| Request 1 |
Format the lines of the rows as a Markdown table with the columns No. and Text, numbering each line and skipping blank lines, for everything from the line containing "Certificeringen" down to the end of the rows. Leave the pictures out of the table.

··· Selected extract ···

# Ski Gatherings - Weekday or Weekend?



## Greg (Dec 21, 2004)

Instead of starting with specific dates, I figure we should narrow it down to whether the gatherings should be held on a weekday or weekend day. Please vote and the results will be use for selecting both the *"North"* and *"South"* ski gathering date.


----------



## Terry (Dec 22, 2004)

*north*

cannon would work good for me


----------



## Greg (Dec 30, 2004)

Just a comment here that some sort of group rate will definitely be easier to acheive on a weekday...


----------



## Stephen (Dec 30, 2004)

I've burned all my vaca days doing the house buying thing. Weekends only for me.


----------



## riverc0il (Dec 31, 2004)

group rates really aren't important when you can't get the day off....  if i could ski during the week i would definitely much prefer it!  one factor to consider is the phrasing of the question which asks for 'preferance' not 'availability'.  the poll fails to consider the possibility that some people may prefer friday but still be able to attend a saturday whereas most people that prefer saturday probably can not attend friday.  just a thought....  a biased thought for sure  but an important one when trying to organize the largest gathering possible.


----------



## Greg (Dec 31, 2004)

riverc0il said:
			
		

> group rates really aren't important when you can't get the day off....  if i could ski during the week i would definitely much prefer it!  one factor to consider is the phrasing of the question which asks for 'preferance' not 'availability'.  the poll fails to consider the possibility that some people may prefer friday but still be able to attend a saturday whereas most people that prefer saturday probably can not attend friday.  just a thought....  a biased thought for sure  but an important one when trying to organize the largest gathering possible.


Point taken about the phrasing of the poll question. Everyone, please realize the intent of the poll is to determine a day for the gathering(s) so vote accordingly if you want to attend.


----------



## skican (Dec 31, 2004)

Hey...I bought the Broze pass and use it to ski SugarLoaf. Anyday of the week is fine with me as I have taken the Winter off to ski. Don't hate me too bad, I worked long and hard and did the Boston commute thing for many years. So...I would love to find a ski buddy in the area. Anyone around the Madison, Me area looking to share the commute and skiing with a friend? The blazer is eating up the gas!!!! That  and skiing alone is fun and all, but sometimes it's nice to ski with a  buddy.

··· Supplied entries ···

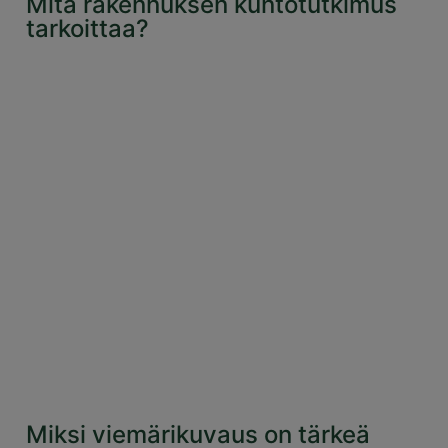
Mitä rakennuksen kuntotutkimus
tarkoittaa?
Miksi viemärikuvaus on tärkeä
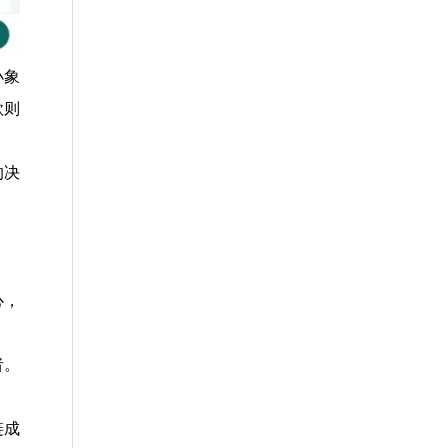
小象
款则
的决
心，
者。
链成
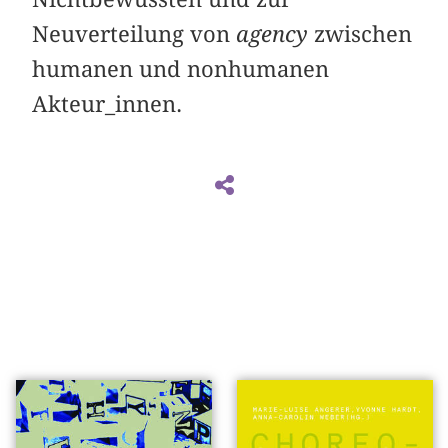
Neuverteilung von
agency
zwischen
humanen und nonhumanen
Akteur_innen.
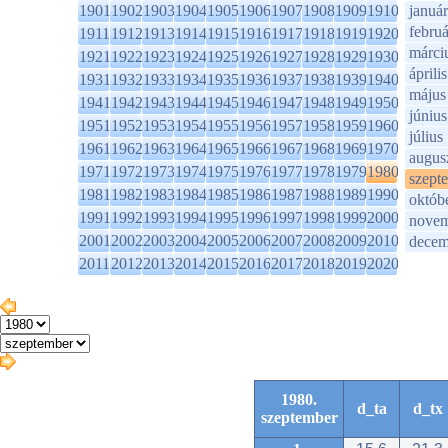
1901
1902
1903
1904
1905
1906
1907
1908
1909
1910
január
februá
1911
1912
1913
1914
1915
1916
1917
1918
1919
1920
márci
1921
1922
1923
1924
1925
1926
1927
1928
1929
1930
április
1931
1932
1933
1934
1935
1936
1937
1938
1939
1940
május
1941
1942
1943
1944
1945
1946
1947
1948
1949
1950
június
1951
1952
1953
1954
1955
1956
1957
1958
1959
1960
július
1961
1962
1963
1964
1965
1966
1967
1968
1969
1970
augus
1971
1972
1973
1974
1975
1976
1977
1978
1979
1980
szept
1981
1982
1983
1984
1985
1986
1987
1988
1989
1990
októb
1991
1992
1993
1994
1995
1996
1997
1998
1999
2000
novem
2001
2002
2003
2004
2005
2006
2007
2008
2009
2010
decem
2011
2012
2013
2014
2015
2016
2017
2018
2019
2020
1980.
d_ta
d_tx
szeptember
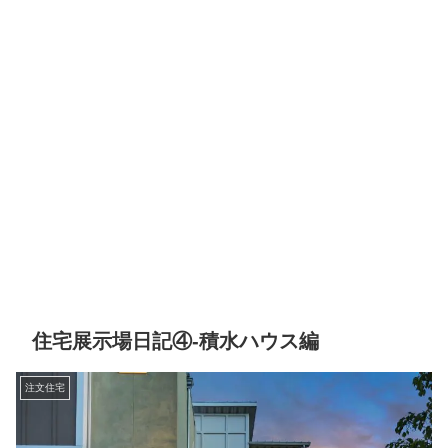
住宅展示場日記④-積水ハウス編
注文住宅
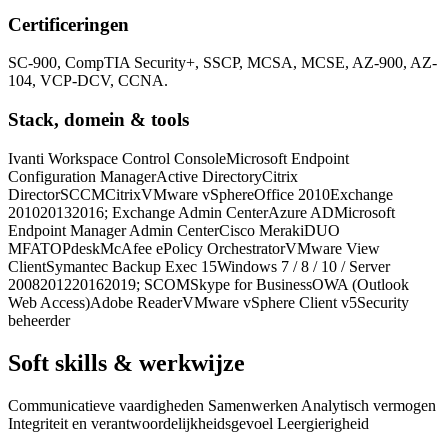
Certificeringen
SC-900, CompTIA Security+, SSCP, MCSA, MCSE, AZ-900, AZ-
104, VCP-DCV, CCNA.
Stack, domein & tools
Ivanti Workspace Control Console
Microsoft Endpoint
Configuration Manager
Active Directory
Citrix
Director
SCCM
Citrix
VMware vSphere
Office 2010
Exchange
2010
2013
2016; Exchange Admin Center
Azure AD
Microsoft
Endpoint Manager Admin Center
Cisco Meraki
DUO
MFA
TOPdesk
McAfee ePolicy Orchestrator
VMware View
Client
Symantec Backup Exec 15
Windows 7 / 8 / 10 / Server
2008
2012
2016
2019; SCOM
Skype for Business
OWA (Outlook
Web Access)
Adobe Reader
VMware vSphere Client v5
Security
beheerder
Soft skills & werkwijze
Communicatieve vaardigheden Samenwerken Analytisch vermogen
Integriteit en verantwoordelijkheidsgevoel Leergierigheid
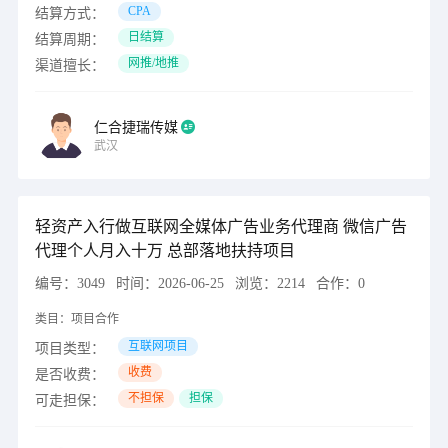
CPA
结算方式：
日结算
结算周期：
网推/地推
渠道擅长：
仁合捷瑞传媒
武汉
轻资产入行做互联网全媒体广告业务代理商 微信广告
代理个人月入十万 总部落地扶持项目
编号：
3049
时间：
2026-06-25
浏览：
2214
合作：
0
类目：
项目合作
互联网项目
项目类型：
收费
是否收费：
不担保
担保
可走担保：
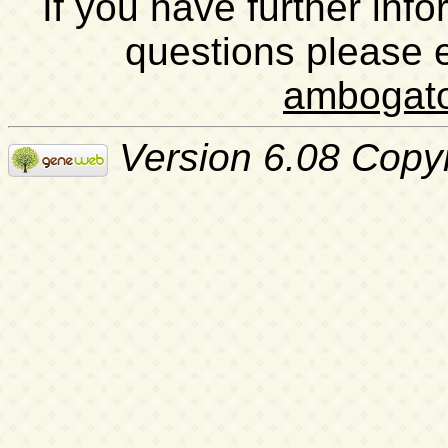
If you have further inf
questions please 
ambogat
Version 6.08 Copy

···

| Request 2 |
Answer these questions about the ski gathering thread:
(a) What does Stephen say used up all of his vacation days?
(b) Which mountain does Terry say would work well?
(c) Where does skican use the pass that was bought?

| Problem solution 1 |
| No. | Text |
|---|---|
| 1 | Certificeringen |
| 2 | SC-900, CompTIA Security+, SSCP, MCSA, MCSE, AZ-900, AZ- |
| 3 | 104, VCP-DCV, CCNA. |
| 4 | Stack, domein & tools |
| 5 | Ivanti Workspace Control Console |
| 6 | Microsoft Endpoint |
| 7 | Configuration Manager |
| 8 | Active Directory |
| 9 | Citrix |
| 10 | Director |
| 11 | SCCM |
| 12 | Citrix |
| 13 | VMware vSphere |
| 14 | Office 2010 |
| 15 | Exchange |
| 16 | 2010 |
| 17 | 2013 |
| 18 | 2016; Exchange Admin Center |
| 19 | Azure AD |
| 20 | Microsoft |
| 21 | Endpoint Manager Admin Center |
| 22 | Cisco Meraki |
| 23 | DUO |
| 24 | MFA |
| 25 | TOPdesk |
| 26 | McAfee ePolicy Orchestrator |
| 27 | VMware View |
| 28 | Client |
| 29 | Symantec Backup Exec 15 |
| 30 | Windows 7 / 8 / 10 / Server |
| 31 | 2008 |
| 32 | 2012 |
| 33 | 2016 |
| 34 | 2019; SCOM |
| 35 | Skype for Business |
| 36 | OWA (Outlook |
| 37 | Web Access) |
| 38 | Adobe Reader |
| 39 | VMware vSphere Client v5 |
| 40 | Security |
| 41 | beheerder |
| 42 | Soft skills & werkwijze |
| 43 | Communicatieve vaardigheden Samenwerken Analytisch vermogen |
| 44 | Integriteit en verantwoordelijkheidsgevoel Leergierigheid |
| 45 | CPA |
| 46 | 结算方式： |
| 47 | 日结算 |
| 48 | 结算周期： |
| 49 | 网推/地推 |
| 50 | 渠道擅长： |
| 51 | 仁合捷瑞传媒 |
| 52 | 武汉 |
| 53 | 轻资产入行做互联网全媒体广告业务代理商 微信广告 |
| 54 | 代理个人月入十万 总部落地扶持项目 |
| 55 | 编号： |
| 56 | 3049 |
| 57 | 时间： |
| 58 | 2026-06-25 |
| 59 | 浏览： |
| 60 | 2214 |
| 61 | 合作： |
| 62 | 0 |
| 63 | 类目： |
| 64 | 项目合作 |
| 65 | 互联网项目 |
| 66 | 项目类型： |
| 67 | 收费 |
| 68 | 是否收费： |
| 69 | 不担保 |
| 70 | 担保 |
| 71 | 可走担保： |
| 72 | If you have further inf |
| 73 | questions please  |
| 74 | ambogat |
| 75 | Version 6.08 Copy |

| Problem solution 2 |
(a) Doing the house buying thing.
(b) Cannon.
(c) SugarLoaf.